### TO-DO ITEM
Write out the listing below from the line containing "A self-rewriting README" to its last line, unaltered, ends included.

### RAW DATA
- - -

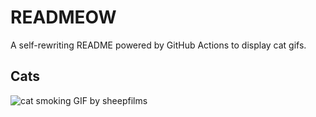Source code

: # READMEOW

A self-rewriting README powered by GitHub Actions to display cat gifs.

## Cats

![cat smoking GIF by sheepfilms](https://media4.giphy.com/media/l0ExdMHUDKteztyfe/200.gif?cid=9acd02daao95febwm6tnlxgpdslb7xo450fdzrth7z2m65u4&ep=v1_gifs_search&rid=200.gif&ct=g)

- - -

### SOLUTION FOR THIS TASK
A self-rewriting README powered by GitHub Actions to display cat gifs.

## Cats

![cat smoking GIF by sheepfilms](https://media4.giphy.com/media/l0ExdMHUDKteztyfe/200.gif?cid=9acd02daao95febwm6tnlxgpdslb7xo450fdzrth7z2m65u4&ep=v1_gifs_search&rid=200.gif&ct=g)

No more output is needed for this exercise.